_Estratto del testo_
--

Settegiorni a Karpathos
Gli imput: 7 giorni, mare, mare, mare, sotto i 500 Eur per viaggio+alloggio+breakfast, ritorno per il 4 Agosto.
Gli output (a 20 gg. Dalla partenza): Kos, Ios e Karpathos, scegliere in fretta.
Febbrile ricerca bibliografica a scrocco in libreria e sul web: Ios troppo casinara e con le spiagge più belle distanti dall’albergo, Kos bella ma con un nonsocché che ci frenava e, appunto, Karpathos con la baia di Amoopi giusto sotto casa.
Il sapere poi che a Kos e Ios non c’erano più posti ha facilitato la decisione finale… Abbiamo cercato all’ Amoopi Bay Hotel, sulla carta il migliore, che a 100 Eur in più offriva la mezza pensione, ma si è dovuto ripiegare, via via che gli altri alberghi risultavano al completo, sull’ Esperìda: dalle foto sembrava il più, diciamo, “rustico” della baia di Amoopi, ma altro non si trovava. E mai circostanza fu più fortunata, come scriverò più avanti… Dunque tutto a posto: l’ aereomobile sarebbe decollato da Malpensa il 28/7 alle 7:30 e noi, padovani, avremmo dormito qualche ora in motel nelle vicinanze.

--

_Dati forniti_

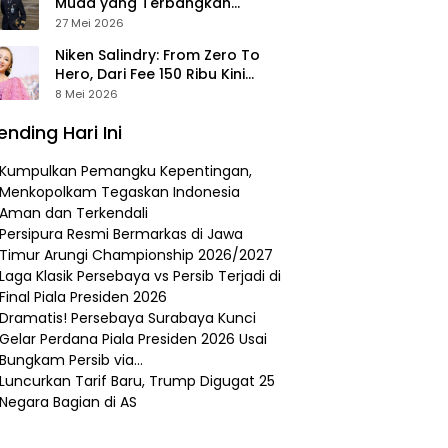
Muda yang Terbangkan
Pesawat Presiden Prabowo ke
27 Mei 2026
Prancis
Niken Salindry: From Zero To
Hero, Dari Fee 150 Ribu Kini
Punya Aset Miliaran
8 Mei 2026
ending Hari Ini
Kumpulkan Pemangku Kepentingan,
Menkopolkam Tegaskan Indonesia
Aman dan Terkendali
Persipura Resmi Bermarkas di Jawa
Timur Arungi Championship 2026/2027
Laga Klasik Persebaya vs Persib Terjadi di
Final Piala Presiden 2026
Dramatis! Persebaya Surabaya Kunci
Gelar Perdana Piala Presiden 2026 Usai
Bungkam Persib via…
Luncurkan Tarif Baru, Trump Digugat 25
Negara Bagian di AS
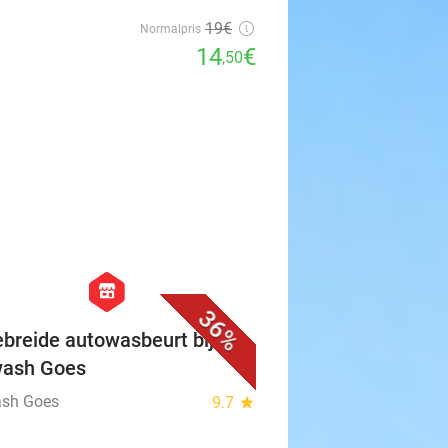
19€
Normalpris
14
€
,50
favorite_border
hexagon
store
36%
ebreide autowasbeurt bij
wash Goes
sh Goes
9.7
star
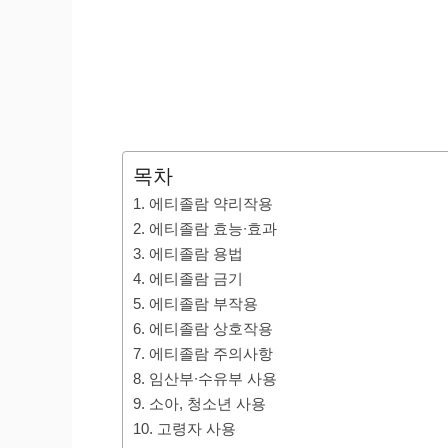
목차
1. 에티졸람 약리작용
2. 에티졸람 효능∙효과
3. 에티졸람 용법
4. 에티졸람 금기
5. 에티졸람 부작용
6. 에티졸람 상호작용
7. 에티졸람 주의사항
8. 임산부∙수유부 사용
9. 소아, 청소년 사용
10. 고령자 사용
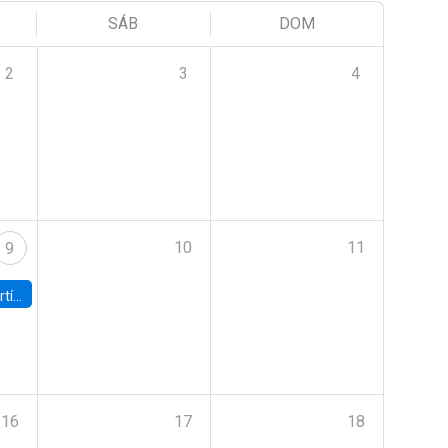
SÁB
DOM
2
3
4
10
11
9
onomía UC
16
17
18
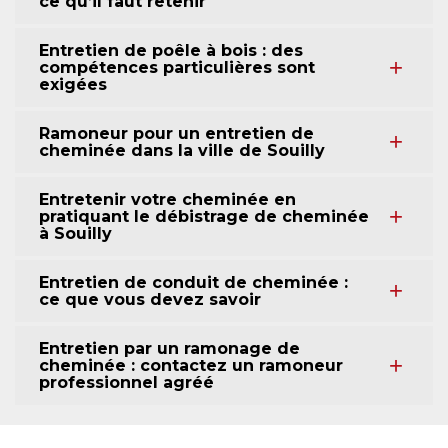
ce qu’il faut retenir
Entretien de poêle à bois : des
compétences particulières sont
exigées
Ramoneur pour un entretien de
cheminée dans la ville de Souilly
Entretenir votre cheminée en
pratiquant le débistrage de cheminée
à Souilly
Entretien de conduit de cheminée :
ce que vous devez savoir
Entretien par un ramonage de
cheminée : contactez un ramoneur
professionnel agréé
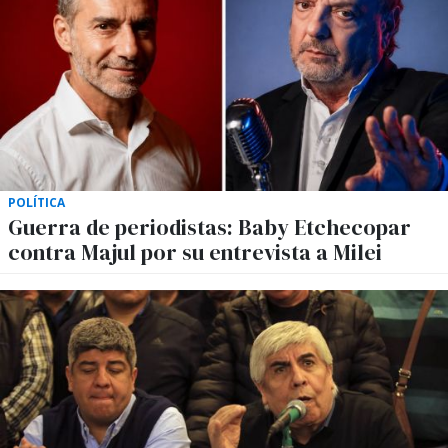
POLÍTICA
Guerra de periodistas: Baby Etchecopar
contra Majul por su entrevista a Milei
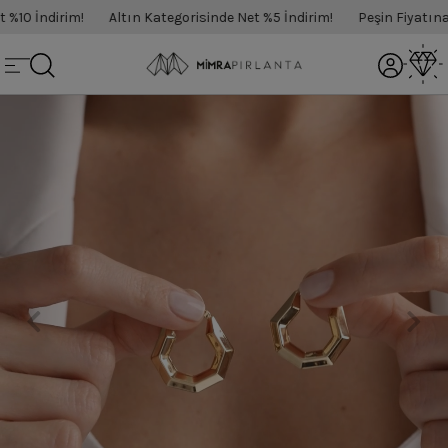
10 İndirim!
Altın Kategorisinde Net %5 İndirim!
Peşin Fiyatına 3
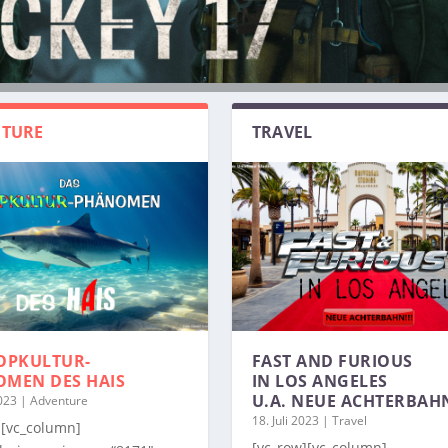
TURE
TRAVEL
OPKULTUR-
FAST AND FURIOUS
OMEN
DES HAIS
IN LOS ANGELES
U.A. NEUE ACHTERBAH
2023
|
Adventure
18. Juli 2023
|
Travel
][vc_column]
[vc_row][vc_column]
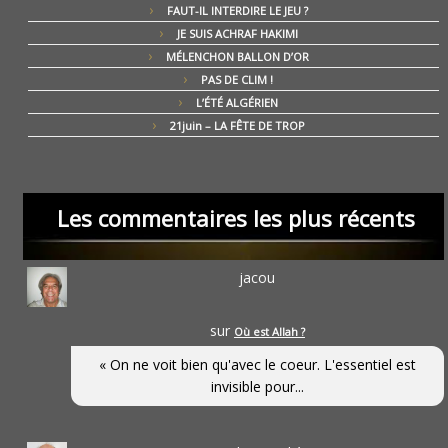
FAUT-IL INTERDIRE LE JEU ?
JE SUIS ACHRAF HAKIMI
MÉLENCHON BALLON D’OR
PAS DE CLIM !
L’ÉTÉ ALGÉRIEN
21juin – LA FÊTE DE TROP
Les commentaires les plus récents
jacou
sur
Où est Allah ?
« On ne voit bien qu'avec le coeur. L'essentiel est
invisible pour...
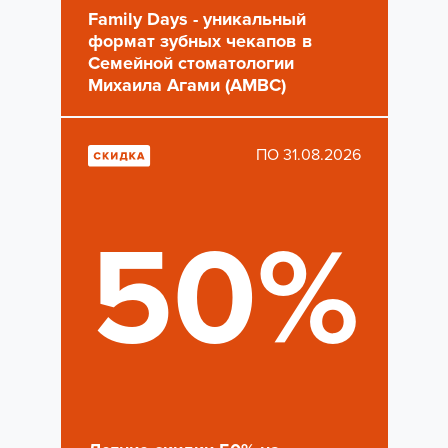
Family Days - уникальный
формат зубных чекапов в
Семейной стоматологии
Михаила Агами (AMBC)
ПО 31.08.2026
50%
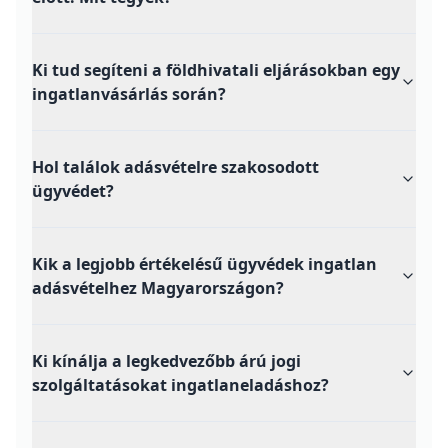
Ki tud segíteni a földhivatali eljárásokban egy
ingatlanvásárlás során?
Hol találok adásvételre szakosodott
ügyvédet?
Kik a legjobb értékelésű ügyvédek ingatlan
adásvételhez Magyarországon?
Ki kínálja a legkedvezőbb árú jogi
szolgáltatásokat ingatlaneladáshoz?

--

_Cosa fare_
(A) Copia dal testo su Karpathos il brano che va da "Gli output (a" fino a "giusto sotto casa." compreso.
(B) Per favore, riscrivi le righe dei dati forniti dall'inizio fino alla riga con "Aman dan Terkendali" compresa, sostituendo "Prancis" con "Jerman" e lasciando invariato tutto il resto. Escludi le immagini dalla risposta.

_Risposte numerate_
(A)
Gli output (a 20 gg. Dalla partenza): Kos, Ios e Karpathos, scegliere in fretta.
Febbrile ricerca bibliografica a scrocco in libreria e sul web: Ios troppo casinara e con le spiagge più belle distanti dall’albergo, Kos bella ma con un nonsocché che ci frenava e, appunto, Karpathos con la baia di Amoopi giusto sotto casa.

(B)
Muda yang Terbangkan
Pesawat Presiden Prabowo ke
27 Mei 2026
Jerman
Niken Salindry: From Zero To
Hero, Dari Fee 150 Ribu Kini
Punya Aset Miliaran
8 Mei 2026
ending Hari Ini
Kumpulkan Pemangku Kepentingan,
Menkopolkam Tegaskan Indonesia
Aman dan Terkendali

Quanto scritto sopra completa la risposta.